Richey leaves and Sam tells me later that was just as excuse on Richey's part. She says: "He don't like this house." I respect Richey, he's straight. James adores Louise really. But he said if you get rich with Thatcher, you were a crook. "Before that bitch Louise's parents had nothing. But her father had a taxi during the miners' strike, got a fortune taking scabs," he adds Life went on with Nick at university. He had promised to write, but only did once. James had become more morose since he left and wouldn't tell me about any communications with Nick. In his letter, Nick said he was bored, lectures didn't stimulate him and he hadn't made any friends.

He doesn't ever write to me again. Around Christmas Sam told me he had left Portsmouth for Swansea University. Easter 1988. Nick has been back in Wales for a couple of months, but hasn't got in touch. A late Friday afternoon I bump into Richey in the Crosskeys College canteen.

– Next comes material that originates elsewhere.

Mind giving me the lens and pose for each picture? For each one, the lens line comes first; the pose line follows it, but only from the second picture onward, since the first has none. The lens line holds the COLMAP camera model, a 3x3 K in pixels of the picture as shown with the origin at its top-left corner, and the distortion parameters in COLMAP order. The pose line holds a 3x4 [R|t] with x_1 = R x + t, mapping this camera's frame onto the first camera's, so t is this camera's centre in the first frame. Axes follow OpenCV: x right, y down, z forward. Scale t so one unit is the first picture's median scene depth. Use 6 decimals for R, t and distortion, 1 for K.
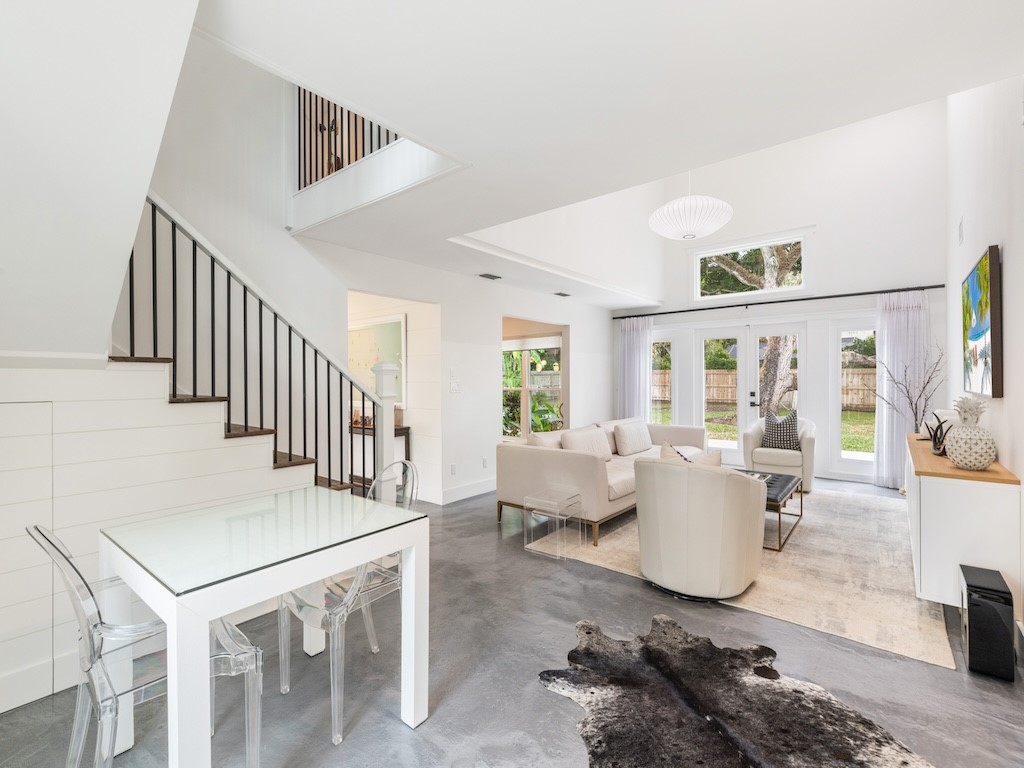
lens RADIAL K [[463.3, 0, 511.2], [0, 463.3, 379.4], [0, 0, 1]] dist [0.001776, 0.000511]
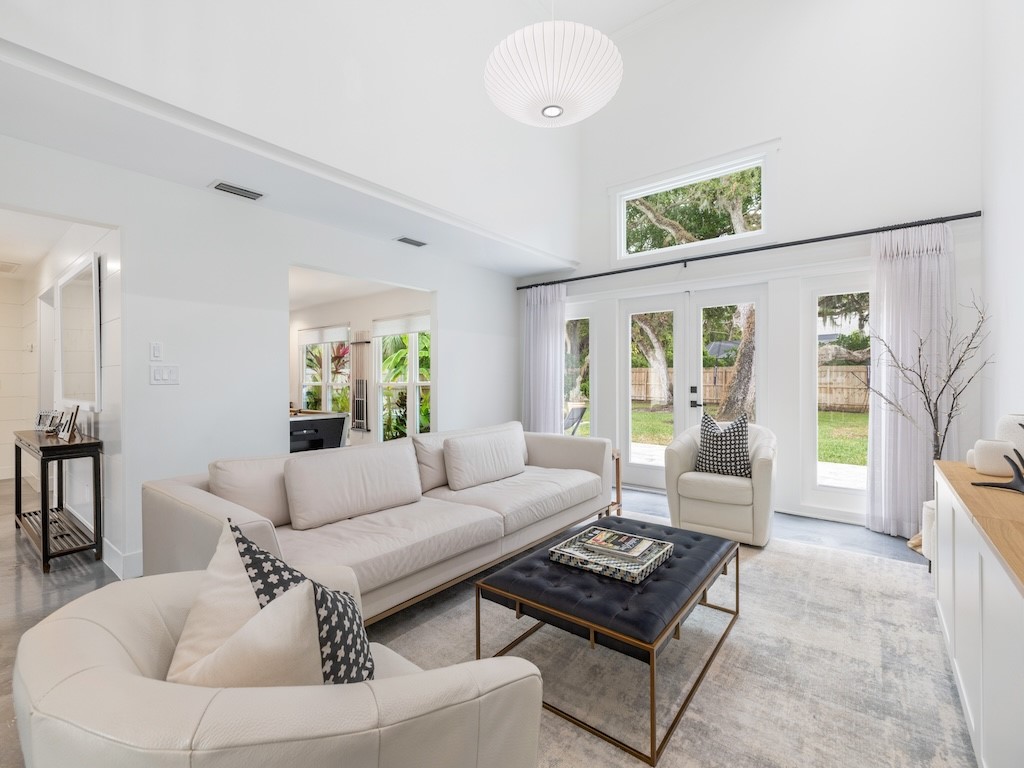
lens RADIAL K [[463.3, 0, 507.8], [0, 463.3, 380.0], [0, 0, 1]] dist [0.001776, 0.000511]
pose [[0.999850, 0.000849, 0.017305, 0.273453], [-0.000876, 0.999998, 0.001560, 0.019924], [-0.017303, -0.001575, 0.999849, 0.365665]]
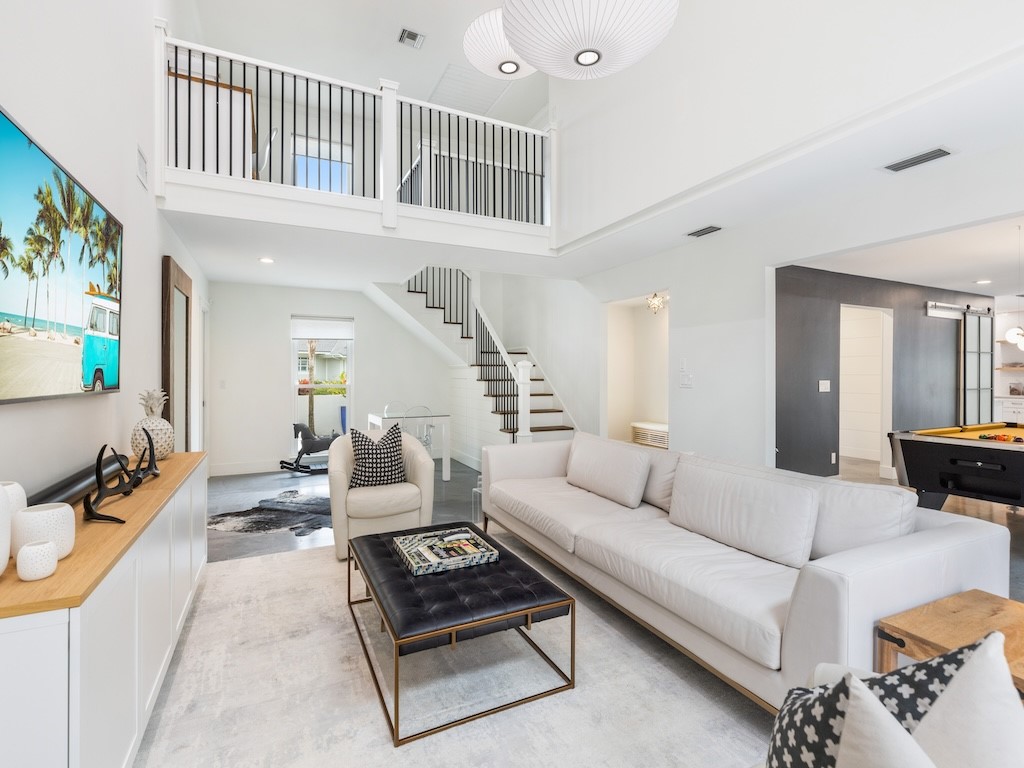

He'd left years ago why the hell does he keep returning? He's reading a poem about how being rich and buying a rocket ship would be no fun if it wasn't action-packed.

He writes KAPOW in felt tip across the poem and asks for hot water and lemon at the counter. The server says it's a popular drink with skinny girls who think they are fat and Richey shouldn't have it. He tells her it cleanses the body. He writes a slogan, 'White trash on speed thrills', in big capitals, on a sheet of paper. He says: "I am giving them a hand, doing posters and fliers. "I don't play, just design posters. I lug equipment, do whatever, heavy stuff.

"It's hard carting it around so I offer to give a hand." The Manics have cut me off. Sean and James still speak, but it is like I was never part of the set up. James sent a demo tape to Cardiff's Red Dragon radio station and a local kid who heard it persuaded the Manics to let him be their manager. He got them gigs in dives but their pay didn't cover the transport. Then one day in the tiny audience at the Square Club in Cardiff, was a bloke from London who said he had connections and that they could be big. He asked about the beautiful kid with thin wrists struggling to carry the amps.

He said he should be part of the line-up. The others pointed out Richey couldn't play a note and as far as they could tell, was tone deaf. "So what? He looks the part.. give him a go," the man is reputed to have said. And that was the incident that made Richey a Manic.